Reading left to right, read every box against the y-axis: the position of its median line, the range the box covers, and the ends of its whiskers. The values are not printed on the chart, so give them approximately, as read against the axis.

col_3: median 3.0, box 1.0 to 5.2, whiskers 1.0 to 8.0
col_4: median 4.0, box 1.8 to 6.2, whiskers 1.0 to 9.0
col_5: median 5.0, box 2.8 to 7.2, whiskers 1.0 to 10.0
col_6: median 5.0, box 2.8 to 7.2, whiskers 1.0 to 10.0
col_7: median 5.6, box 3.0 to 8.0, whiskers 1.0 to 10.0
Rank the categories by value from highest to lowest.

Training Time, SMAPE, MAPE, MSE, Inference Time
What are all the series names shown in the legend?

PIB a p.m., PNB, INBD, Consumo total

⁂

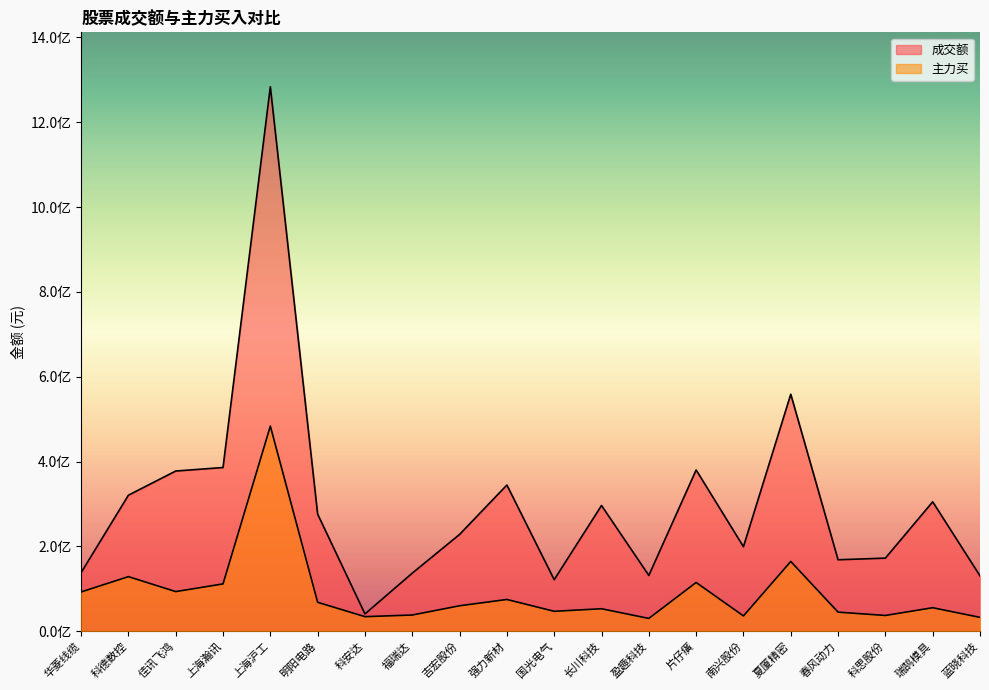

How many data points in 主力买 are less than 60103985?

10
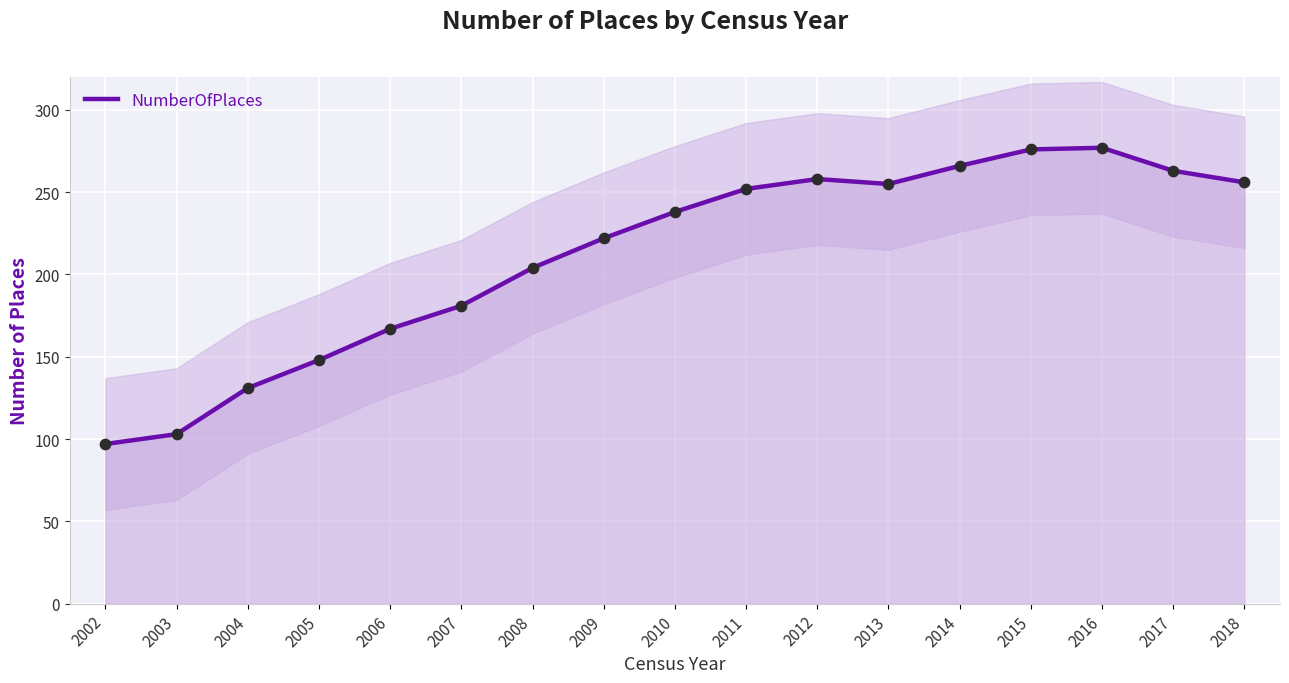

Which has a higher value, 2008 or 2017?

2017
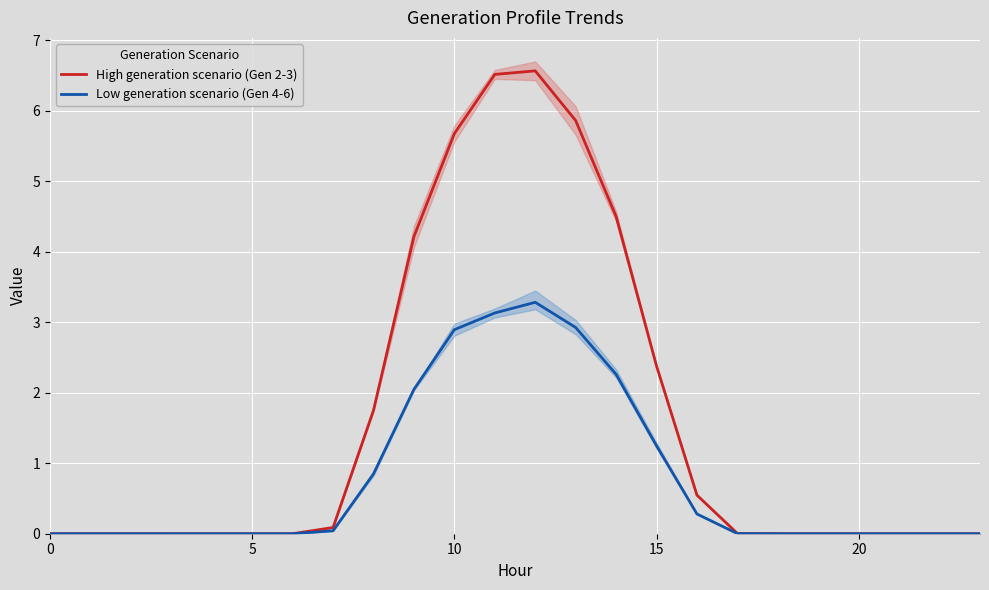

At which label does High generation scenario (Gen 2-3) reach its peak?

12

⁂

Problem to work on
Extract every line in the records above that contains the word "median".

Solution to the exercise
Reading left to right, read every box against the y-axis: the position of its median line, the range the box covers, and the ends of its whiskers. The values are not printed on the chart, so give them approximately, as read against the axis.
col_3: median 3.0, box 1.0 to 5.2, whiskers 1.0 to 8.0
col_4: median 4.0, box 1.8 to 6.2, whiskers 1.0 to 9.0
col_5: median 5.0, box 2.8 to 7.2, whiskers 1.0 to 10.0
col_6: median 5.0, box 2.8 to 7.2, whiskers 1.0 to 10.0
col_7: median 5.6, box 3.0 to 8.0, whiskers 1.0 to 10.0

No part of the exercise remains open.